» YOUR INSTRUCTIONS
Write out the material again with every "Reply" swapped for "Respond", leaving all other text unchanged and omitting the pictures.

(Saved data entries)

◆ ◆ ◆ ◆ ◆ ◆ ◆

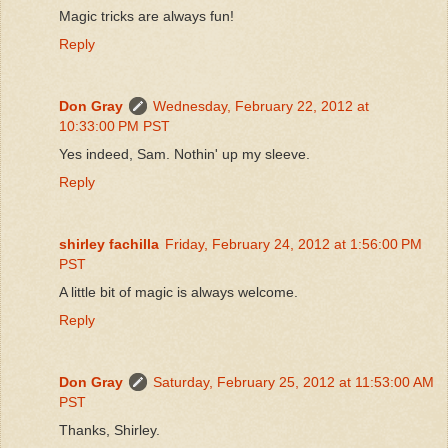
Magic tricks are always fun!
Reply
Don Gray
Wednesday, February 22, 2012 at
10:33:00 PM PST
Yes indeed, Sam. Nothin' up my sleeve.
Reply
shirley fachilla
Friday, February 24, 2012 at 1:56:00 PM
PST
A little bit of magic is always welcome.
Reply
Don Gray
Saturday, February 25, 2012 at 11:53:00 AM
PST
Thanks, Shirley.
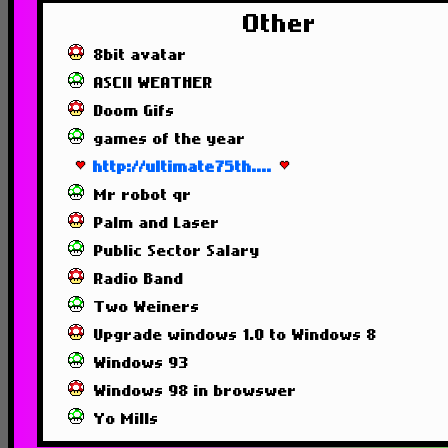
Other
8bit avatar
ASCII WEATHER
Doom Gifs
games of the year
http://ultimate75th....
Mr robot qr
Palm and Laser
Public Sector Salary
Radio Band
Two Weiners
Upgrade windows 1.0 to Windows 8
Windows 93
Windows 98 in browswer
Yo Mills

◆ ◆ ◆ ◆ ◆ ◆ ◆

» RESPONSE TO THE EXERCISE
Magic tricks are always fun!
Respond
Don Gray
Wednesday, February 22, 2012 at
10:33:00 PM PST
Yes indeed, Sam. Nothin' up my sleeve.
Respond
shirley fachilla
Friday, February 24, 2012 at 1:56:00 PM
PST
A little bit of magic is always welcome.
Respond
Don Gray
Saturday, February 25, 2012 at 11:53:00 AM
PST
Thanks, Shirley.
Other
8bit avatar
ASCII WEATHER
Doom Gifs
games of the year
http://ultimate75th....
Mr robot qr
Palm and Laser
Public Sector Salary
Radio Band
Two Weiners
Upgrade windows 1.0 to Windows 8
Windows 93
Windows 98 in browswer
Yo Mills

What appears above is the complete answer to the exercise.